To illustrate how quickly N02 concentrations can build in an urban kitchen, Dr. Kephart brought a reporter from NPR’s Shortwave Podcast into his own Philadelphia rowhome. He turned a gas burner on high and heated the oven to 375 degrees. Within 15 minutes, an air monitor measured N02 levels at 168 parts per billion – over 50% higher than the hourly exposure limit guideline set by the World Health Organization.

The recent debate centers around childhood asthma, which already disproportionately affects low-income families. In Philadelphia, about 20% of children have asthma, and the rates of children hospitalized for asthma exacerbations are higher in neighborhoods with the highest rates of poverty. In 2020, Non-Hispanic Black and Hispanic children experienced these hospitalizations at four times the rate of white children in our city. As Dr. Kephart explained in Grid, “We’re still trying to understand how gas stoves contribute, but they’re probably one of many environmental factors that are contributing to racial and socio-economic disparities in asthma.
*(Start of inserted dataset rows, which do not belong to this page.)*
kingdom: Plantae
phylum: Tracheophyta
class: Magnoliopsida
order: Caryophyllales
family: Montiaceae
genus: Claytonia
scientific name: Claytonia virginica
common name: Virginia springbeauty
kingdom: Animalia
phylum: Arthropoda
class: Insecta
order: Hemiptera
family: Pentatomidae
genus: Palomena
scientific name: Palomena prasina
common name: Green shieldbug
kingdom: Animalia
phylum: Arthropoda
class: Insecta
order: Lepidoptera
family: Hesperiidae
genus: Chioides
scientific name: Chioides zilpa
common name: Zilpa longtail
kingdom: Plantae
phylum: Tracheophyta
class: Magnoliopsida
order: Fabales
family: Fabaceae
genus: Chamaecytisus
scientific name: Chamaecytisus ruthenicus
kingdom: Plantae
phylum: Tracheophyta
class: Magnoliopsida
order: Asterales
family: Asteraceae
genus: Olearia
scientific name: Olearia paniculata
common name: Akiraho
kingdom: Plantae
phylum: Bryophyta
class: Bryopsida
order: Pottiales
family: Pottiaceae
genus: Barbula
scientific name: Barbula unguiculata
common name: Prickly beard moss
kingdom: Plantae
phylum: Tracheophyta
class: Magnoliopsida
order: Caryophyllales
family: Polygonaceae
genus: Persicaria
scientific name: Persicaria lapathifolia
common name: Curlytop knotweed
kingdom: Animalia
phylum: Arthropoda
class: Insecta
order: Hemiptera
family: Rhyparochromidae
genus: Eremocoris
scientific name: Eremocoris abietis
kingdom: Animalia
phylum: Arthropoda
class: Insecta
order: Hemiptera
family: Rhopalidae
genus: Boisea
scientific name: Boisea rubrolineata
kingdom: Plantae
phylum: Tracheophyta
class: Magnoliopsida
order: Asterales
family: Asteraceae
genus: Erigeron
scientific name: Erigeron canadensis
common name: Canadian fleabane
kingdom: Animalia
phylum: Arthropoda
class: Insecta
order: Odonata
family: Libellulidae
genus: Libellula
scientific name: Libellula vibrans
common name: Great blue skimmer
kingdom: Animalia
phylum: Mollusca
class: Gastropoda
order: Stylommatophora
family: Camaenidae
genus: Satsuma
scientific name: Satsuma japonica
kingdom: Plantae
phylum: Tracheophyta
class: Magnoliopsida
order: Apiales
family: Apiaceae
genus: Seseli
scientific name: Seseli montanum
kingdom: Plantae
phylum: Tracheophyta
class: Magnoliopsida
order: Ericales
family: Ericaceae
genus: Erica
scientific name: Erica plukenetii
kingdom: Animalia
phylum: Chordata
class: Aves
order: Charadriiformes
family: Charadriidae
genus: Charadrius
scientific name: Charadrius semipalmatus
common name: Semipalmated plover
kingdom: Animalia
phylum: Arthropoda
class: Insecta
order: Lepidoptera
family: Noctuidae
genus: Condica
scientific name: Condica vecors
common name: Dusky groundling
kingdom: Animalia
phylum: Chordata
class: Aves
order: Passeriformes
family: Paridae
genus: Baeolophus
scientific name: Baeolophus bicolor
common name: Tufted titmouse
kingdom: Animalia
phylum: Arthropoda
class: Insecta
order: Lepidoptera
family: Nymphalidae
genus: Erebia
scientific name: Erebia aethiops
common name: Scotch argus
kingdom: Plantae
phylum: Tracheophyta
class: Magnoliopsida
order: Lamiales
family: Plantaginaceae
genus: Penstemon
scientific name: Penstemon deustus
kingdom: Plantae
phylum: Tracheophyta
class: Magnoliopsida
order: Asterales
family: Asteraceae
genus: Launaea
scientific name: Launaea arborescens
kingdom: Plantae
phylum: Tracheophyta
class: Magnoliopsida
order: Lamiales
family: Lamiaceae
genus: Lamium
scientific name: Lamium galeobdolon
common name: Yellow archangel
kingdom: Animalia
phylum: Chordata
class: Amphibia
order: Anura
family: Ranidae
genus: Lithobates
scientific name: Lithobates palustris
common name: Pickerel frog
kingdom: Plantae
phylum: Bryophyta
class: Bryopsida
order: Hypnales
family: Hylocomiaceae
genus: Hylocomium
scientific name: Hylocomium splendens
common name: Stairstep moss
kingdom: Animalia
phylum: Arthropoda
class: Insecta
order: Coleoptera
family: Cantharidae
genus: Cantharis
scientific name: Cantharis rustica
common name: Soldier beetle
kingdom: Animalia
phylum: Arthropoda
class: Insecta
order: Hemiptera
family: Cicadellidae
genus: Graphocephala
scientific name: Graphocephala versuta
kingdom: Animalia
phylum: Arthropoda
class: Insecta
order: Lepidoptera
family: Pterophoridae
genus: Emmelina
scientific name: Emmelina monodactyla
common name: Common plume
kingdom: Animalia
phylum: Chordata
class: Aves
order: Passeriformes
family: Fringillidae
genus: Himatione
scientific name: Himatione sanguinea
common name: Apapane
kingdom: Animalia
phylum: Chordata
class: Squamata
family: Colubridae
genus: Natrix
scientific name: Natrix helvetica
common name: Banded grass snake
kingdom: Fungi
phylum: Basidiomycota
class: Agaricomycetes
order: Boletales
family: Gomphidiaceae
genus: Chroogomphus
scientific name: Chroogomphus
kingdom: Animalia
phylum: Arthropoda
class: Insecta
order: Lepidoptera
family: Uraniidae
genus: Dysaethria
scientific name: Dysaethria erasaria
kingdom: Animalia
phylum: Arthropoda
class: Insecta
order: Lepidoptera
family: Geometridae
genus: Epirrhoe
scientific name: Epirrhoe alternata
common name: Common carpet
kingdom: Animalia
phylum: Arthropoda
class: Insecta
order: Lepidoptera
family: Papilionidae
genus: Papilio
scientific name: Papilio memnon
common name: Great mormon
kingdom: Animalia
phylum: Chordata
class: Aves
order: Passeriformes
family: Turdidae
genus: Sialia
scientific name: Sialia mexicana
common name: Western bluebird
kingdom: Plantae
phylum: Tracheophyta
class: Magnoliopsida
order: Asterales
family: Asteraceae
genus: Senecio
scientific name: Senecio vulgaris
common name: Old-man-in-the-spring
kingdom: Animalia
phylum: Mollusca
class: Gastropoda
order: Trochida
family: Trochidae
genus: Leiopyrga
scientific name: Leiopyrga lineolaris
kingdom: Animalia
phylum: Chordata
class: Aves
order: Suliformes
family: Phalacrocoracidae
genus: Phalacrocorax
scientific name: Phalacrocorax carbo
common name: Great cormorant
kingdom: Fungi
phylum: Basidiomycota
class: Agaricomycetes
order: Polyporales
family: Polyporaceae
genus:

In addition to contributing to current health disparities, gas appliances also contribute to climate change. Even when not in use, appliances that run on natural gas can leak methane, a more potent greenhouse gas than carbon dioxide. This is also of concern to urban health researchers, as continued climate change intensifies hazards like extreme heat and flooding. The UHC is actively researching the urban health effects of climate hazards, both here in Philadelphia, and globally, and Dr. Kephart continues to research the health effects of NOin multiple projects with the SALURBAL team.